According to NIBSS, instant payment transactions from January to November 2022 stood at N311.81 trillion and PoS transactions amounted to N6.85 trillion, indicating a solid uptake in digital payments in the country.

In September 2022, the instant payment transactions value rose to N32.8 trillion, a 39.5 percent increase compared with the N23.5 trillion recorded in September 2021.

October’s figure stood at 34.5 trillion, a 42 percent growth over the N24.3 trillion recorded in the same month of 2021.

Instant payment transactions increased to N38.9 trillion, up 50 percent from N25.9 trillion in November 2021, according to NIBSS data.

Some business owners in the parts of the South East are not accepting the new naira notes, many of which were brought in by travellers from the Federal Capital Territory and other parts of the country who came back home for the festive season.

When one of our correspondents visited a store in Agwuata area of Anambra State to purchase some items with the new naira notes, the owner of the store refused to accept the new N500 note.

A 45-year Adaku Okafor who is into cassava processing in Ihie area of Abia State, said she had not seen the new notes in her business transactions since the launch of the notes.

“I haven’t seen the money yet; throughout this village and neighbouring communities where I carry out my business, we still use the old notes; you can’t see the new notes anywhere. I won’t even accept the money when I am offered because it’s not popular here and it could tie my cash down. I don’t know how long it will take for the notes to begin circulating here,” she said.

A resident of the community, Emmanuel Chikeziri said he is eager to see the new notes but won’t accept it as it may be useless for a while.

“Nobody in this village knows what the new notes look like; we are still buying and selling with the old notes which are still very valuable to us here, even though government has set a deadline for the money to be removed from the streets,” he said.

“I won’t accept the money, except you give it to me for free,” said another trader and farmer who simply identified herself as Chinyere. “I can’t accept it because nobody will accept it here,” she added.

Read also: Traders raise concern over scarcity of new naira

Beatrice Ezennaya, a petty trader in Bwari, Abuja, said she had yet to receive the new notes. “We are still transacting with the old notes; the new notes are very scarce here. My customers still bring the old notes to purchase things.”
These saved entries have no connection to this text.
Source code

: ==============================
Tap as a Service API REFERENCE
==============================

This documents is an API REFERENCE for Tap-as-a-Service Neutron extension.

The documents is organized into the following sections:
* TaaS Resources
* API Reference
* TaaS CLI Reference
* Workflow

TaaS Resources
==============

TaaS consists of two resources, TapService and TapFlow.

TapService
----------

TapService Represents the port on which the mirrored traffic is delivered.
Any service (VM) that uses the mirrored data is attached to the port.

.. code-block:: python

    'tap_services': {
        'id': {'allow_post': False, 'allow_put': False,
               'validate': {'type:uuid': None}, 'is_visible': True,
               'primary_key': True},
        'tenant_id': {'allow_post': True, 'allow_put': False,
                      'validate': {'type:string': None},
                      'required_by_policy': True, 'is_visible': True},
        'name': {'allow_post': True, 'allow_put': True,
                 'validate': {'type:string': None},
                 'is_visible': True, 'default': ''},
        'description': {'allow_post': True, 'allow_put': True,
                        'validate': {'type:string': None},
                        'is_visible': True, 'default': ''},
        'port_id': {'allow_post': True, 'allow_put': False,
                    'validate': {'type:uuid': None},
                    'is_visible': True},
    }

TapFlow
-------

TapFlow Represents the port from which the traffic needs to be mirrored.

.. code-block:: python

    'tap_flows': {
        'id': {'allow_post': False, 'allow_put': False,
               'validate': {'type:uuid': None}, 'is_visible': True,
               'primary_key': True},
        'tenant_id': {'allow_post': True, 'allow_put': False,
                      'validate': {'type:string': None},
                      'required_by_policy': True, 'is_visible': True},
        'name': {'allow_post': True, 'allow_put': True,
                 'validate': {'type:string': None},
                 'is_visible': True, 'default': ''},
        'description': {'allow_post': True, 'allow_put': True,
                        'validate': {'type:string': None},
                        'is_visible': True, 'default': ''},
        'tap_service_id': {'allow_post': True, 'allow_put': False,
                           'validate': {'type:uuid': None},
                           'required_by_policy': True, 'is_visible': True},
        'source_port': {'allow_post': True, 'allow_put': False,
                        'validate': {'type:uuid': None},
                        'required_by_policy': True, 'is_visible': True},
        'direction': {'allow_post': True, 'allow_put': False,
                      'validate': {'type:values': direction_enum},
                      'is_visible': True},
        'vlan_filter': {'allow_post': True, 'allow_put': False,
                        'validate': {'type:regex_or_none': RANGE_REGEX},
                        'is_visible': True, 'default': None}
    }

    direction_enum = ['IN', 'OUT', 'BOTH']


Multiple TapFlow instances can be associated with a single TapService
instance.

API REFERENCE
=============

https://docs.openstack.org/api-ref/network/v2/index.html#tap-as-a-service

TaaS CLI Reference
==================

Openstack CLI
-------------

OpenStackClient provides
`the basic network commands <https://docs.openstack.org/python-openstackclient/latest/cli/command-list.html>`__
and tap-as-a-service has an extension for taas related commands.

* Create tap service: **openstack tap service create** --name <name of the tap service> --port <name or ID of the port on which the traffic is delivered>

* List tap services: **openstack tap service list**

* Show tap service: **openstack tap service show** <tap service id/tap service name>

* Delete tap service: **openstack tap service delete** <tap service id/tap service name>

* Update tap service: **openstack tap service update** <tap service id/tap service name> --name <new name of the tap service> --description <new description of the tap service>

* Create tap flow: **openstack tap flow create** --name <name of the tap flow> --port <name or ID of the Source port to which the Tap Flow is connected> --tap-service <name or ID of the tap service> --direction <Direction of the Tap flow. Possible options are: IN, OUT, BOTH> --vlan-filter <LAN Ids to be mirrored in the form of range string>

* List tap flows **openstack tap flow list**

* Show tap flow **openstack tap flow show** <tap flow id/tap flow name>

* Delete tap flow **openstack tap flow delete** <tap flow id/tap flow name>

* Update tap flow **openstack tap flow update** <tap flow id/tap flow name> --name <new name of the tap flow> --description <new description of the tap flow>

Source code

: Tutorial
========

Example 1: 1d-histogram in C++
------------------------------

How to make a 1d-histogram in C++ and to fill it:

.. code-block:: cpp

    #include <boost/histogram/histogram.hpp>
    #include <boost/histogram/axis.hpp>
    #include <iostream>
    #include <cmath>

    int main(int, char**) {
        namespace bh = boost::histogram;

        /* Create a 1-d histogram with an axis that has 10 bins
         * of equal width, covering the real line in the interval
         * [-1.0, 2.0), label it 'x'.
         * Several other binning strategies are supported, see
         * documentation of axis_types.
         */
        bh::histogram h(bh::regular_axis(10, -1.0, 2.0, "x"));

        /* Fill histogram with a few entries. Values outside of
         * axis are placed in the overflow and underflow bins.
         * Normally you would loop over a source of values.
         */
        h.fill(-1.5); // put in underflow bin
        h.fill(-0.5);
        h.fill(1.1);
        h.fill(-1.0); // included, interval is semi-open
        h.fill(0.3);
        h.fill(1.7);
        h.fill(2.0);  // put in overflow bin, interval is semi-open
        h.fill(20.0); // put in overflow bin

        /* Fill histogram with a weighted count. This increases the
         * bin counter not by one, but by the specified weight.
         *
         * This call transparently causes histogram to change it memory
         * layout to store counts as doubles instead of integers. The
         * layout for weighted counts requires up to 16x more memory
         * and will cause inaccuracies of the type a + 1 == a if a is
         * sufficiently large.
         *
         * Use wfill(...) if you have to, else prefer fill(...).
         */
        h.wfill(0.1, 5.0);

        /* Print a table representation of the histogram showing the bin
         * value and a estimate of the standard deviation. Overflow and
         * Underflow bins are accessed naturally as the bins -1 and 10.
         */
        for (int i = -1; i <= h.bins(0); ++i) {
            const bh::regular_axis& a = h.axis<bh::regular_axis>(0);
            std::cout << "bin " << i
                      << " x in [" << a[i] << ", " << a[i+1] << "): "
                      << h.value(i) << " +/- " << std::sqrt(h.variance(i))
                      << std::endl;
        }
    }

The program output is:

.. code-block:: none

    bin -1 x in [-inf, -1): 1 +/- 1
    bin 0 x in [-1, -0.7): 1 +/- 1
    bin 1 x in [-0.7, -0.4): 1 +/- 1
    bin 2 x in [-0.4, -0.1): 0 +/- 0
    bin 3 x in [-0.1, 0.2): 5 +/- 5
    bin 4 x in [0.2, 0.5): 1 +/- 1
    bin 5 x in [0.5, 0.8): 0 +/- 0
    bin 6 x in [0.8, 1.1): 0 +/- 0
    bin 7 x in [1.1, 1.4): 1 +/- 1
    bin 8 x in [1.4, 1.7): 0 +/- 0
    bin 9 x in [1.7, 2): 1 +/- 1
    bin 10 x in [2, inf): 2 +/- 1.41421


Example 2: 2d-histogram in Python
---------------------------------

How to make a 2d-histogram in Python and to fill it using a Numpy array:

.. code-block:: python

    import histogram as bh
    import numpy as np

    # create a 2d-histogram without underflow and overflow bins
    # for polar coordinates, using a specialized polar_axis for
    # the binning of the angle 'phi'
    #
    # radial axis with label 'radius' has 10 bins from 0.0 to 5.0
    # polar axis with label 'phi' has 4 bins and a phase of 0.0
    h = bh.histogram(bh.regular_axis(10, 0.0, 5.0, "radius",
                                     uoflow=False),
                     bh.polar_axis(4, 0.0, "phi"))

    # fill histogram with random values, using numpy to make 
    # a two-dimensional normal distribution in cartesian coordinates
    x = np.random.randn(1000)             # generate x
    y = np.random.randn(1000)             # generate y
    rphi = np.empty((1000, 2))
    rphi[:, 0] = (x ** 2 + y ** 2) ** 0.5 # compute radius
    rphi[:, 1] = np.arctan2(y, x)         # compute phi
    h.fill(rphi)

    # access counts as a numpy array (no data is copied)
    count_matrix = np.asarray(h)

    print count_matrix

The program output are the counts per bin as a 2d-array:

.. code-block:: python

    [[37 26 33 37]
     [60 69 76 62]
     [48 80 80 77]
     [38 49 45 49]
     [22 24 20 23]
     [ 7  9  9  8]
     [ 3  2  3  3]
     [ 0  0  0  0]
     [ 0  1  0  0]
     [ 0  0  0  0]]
The Senate has urged the CBN to extend the withdrawal date of old currency notes from Jan. 31, 2023 to June 31 in order to forestall imminent hardship on Nigerians especially for citizens who live in rural areas and may face extreme difficulty in accessing the new notes.

The CBN aims to solidify the growth of electronic payments, by continuously offering competitive services to consumers and imbibing industry innovation, while contributing to the economic growth of Nigeria.
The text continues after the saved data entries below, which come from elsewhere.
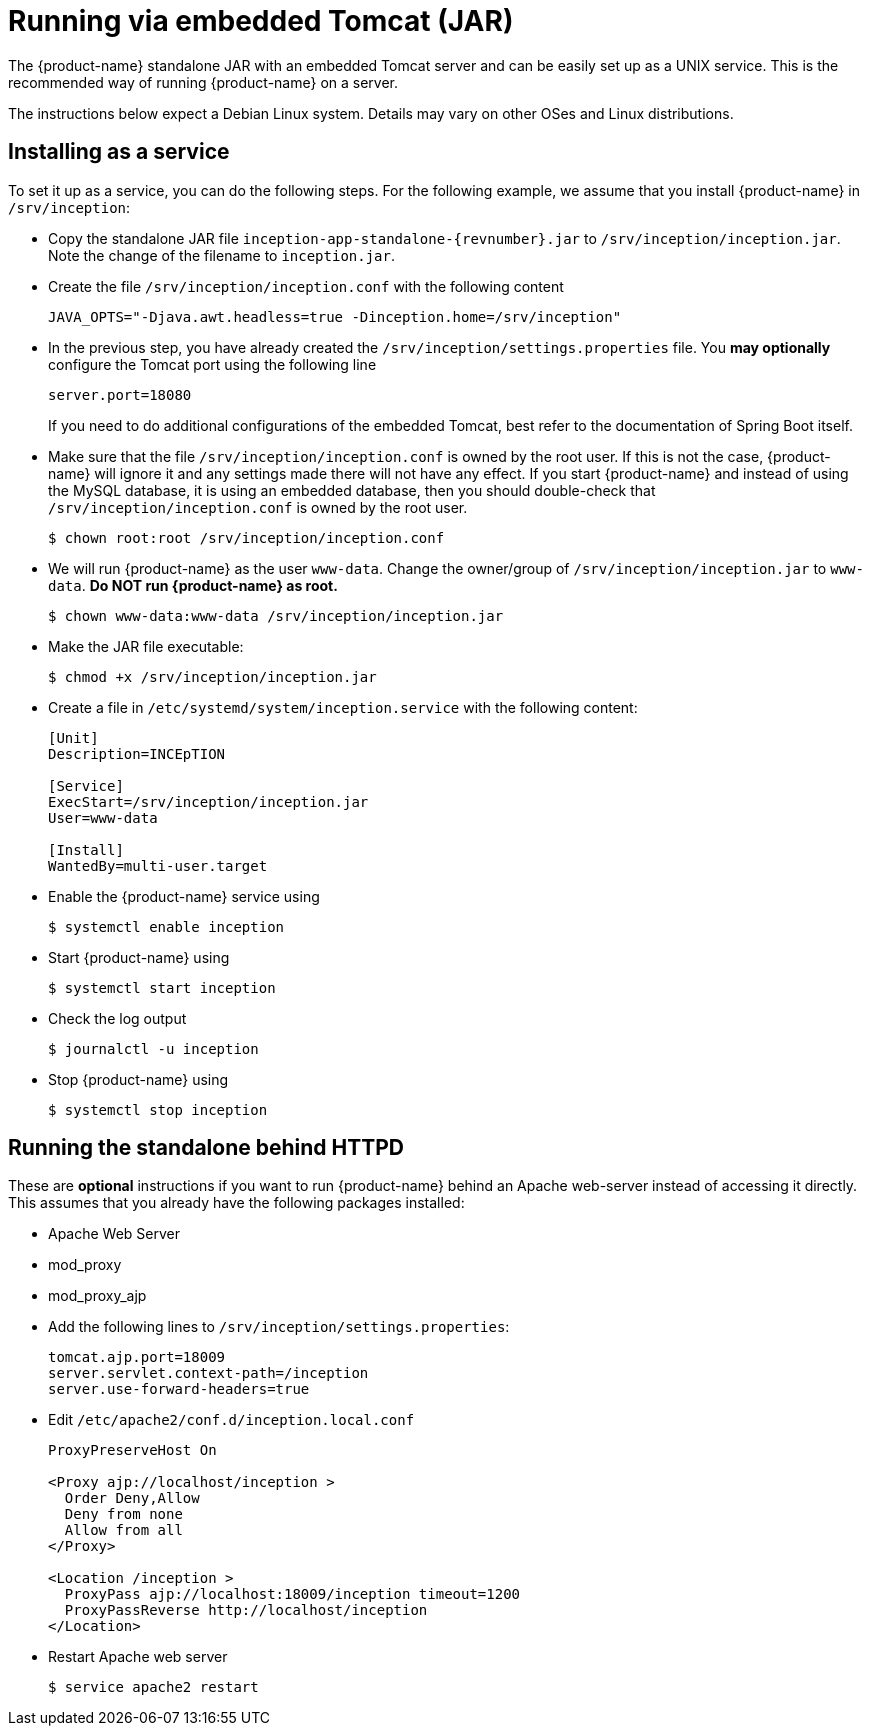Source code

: // Copyright 2015
// Ubiquitous Knowledge Processing (UKP) Lab and FG Language Technology
// Technische Universität Darmstadt
// 
// Licensed under the Apache License, Version 2.0 (the "License");
// you may not use this file except in compliance with the License.
// You may obtain a copy of the License at
// 
// http://www.apache.org/licenses/LICENSE-2.0
// 
// Unless required by applicable law or agreed to in writing, software
// distributed under the License is distributed on an "AS IS" BASIS,
// WITHOUT WARRANTIES OR CONDITIONS OF ANY KIND, either express or implied.
// See the License for the specific language governing permissions and
// limitations under the License.

= Running via embedded Tomcat (JAR)

The {product-name} standalone JAR with an embedded Tomcat server and can be easily set up as a 
UNIX service. This is the recommended way of running {product-name} on a server. 

The instructions below expect a Debian Linux system. Details may vary on other OSes and Linux
distributions.

== Installing as a service

To set it up as a service, you can do the following steps. For the following
example, we assume that you install {product-name} in `/srv/inception`:

* Copy the standalone JAR file `inception-app-standalone-{revnumber}.jar` to `/srv/inception/inception.jar`.
   Note the change of the filename to `inception.jar`.
* Create the file `/srv/inception/inception.conf` with the following content
+
[source,text]
----
JAVA_OPTS="-Djava.awt.headless=true -Dinception.home=/srv/inception"
----
+
* In the previous step, you have already created the `/srv/inception/settings.properties` file. 
  You *may optionally* configure the Tomcat port using the following line
+
[source,text]
----
server.port=18080
----
+
If you need to do additional configurations of the embedded Tomcat, best refer to the 
documentation of Spring Boot itself.
+
* Make sure that the file `/srv/inception/inception.conf` is owned by the root user. If this is
  not the case, {product-name} will ignore it and any settings made there will not have any effect. If
  you start {product-name} and instead of using the MySQL database, it is using an embedded database,
  then you should double-check that `/srv/inception/inception.conf` is owned by the root user.
+
[source,bash]
----
$ chown root:root /srv/inception/inception.conf
----
+
* We will run {product-name} as the user `www-data`. Change the owner/group of `/srv/inception/inception.jar` to `www-data`.
  **Do NOT run {product-name} as root.**
+
[source,bash]
----
$ chown www-data:www-data /srv/inception/inception.jar
----
+
* Make the JAR file executable:
+
[source,bash]
----
$ chmod +x /srv/inception/inception.jar
----
+
* Create a file in `/etc/systemd/system/inception.service` with the following content:
+
[source,bash]
----
[Unit]
Description=INCEpTION

[Service]
ExecStart=/srv/inception/inception.jar
User=www-data

[Install]
WantedBy=multi-user.target
----
+
* Enable the {product-name} service using
+
[source,bash]
----
$ systemctl enable inception
----
+
* Start {product-name} using
+
[source,bash]
----
$ systemctl start inception
----
+
* Check the log output
+
[source,bash]
----
$ journalctl -u inception
----
+
* Stop {product-name} using
+
[source,bash]
----
$ systemctl stop inception
----

== Running the standalone behind HTTPD

These are *optional* instructions if you want to run {product-name} behind an Apache web-server instead
of accessing it directly. This assumes that you already have the following packages installed:

* Apache Web Server
* mod_proxy
* mod_proxy_ajp

* Add the following lines to `/srv/inception/settings.properties`:
+
[source,text]
----
tomcat.ajp.port=18009
server.servlet.context-path=/inception
server.use-forward-headers=true
----
+
* Edit `/etc/apache2/conf.d/inception.local.conf`
+
[source,xml]
----
ProxyPreserveHost On

<Proxy ajp://localhost/inception >
  Order Deny,Allow
  Deny from none
  Allow from all
</Proxy>

<Location /inception >
  ProxyPass ajp://localhost:18009/inception timeout=1200
  ProxyPassReverse http://localhost/inception
</Location>
----
* Restart Apache web server
+
[source,bash]
----
$ service apache2 restart
----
“By 2025, the country aspired to have a cashless and efficient electronic payment system infrastructure that would facilitate financial services in all sectors of the economy,” the apex bank said in its Payment System Vision (PSC) 2025 document.

There have been sharp increases in the volume and value of electronic payments. PSV 2025, which defines the industry’s roadmap for the next two years, focuses on initiatives such as contactless payments, big data and open banking, and artificial intelligence, among others, which will further drive digital innovations and electronic payments in Nigeria.

“By 2025, agent banking initiative and other industry solutions will further aid the improvement of financial inclusion in Nigeria,” it said.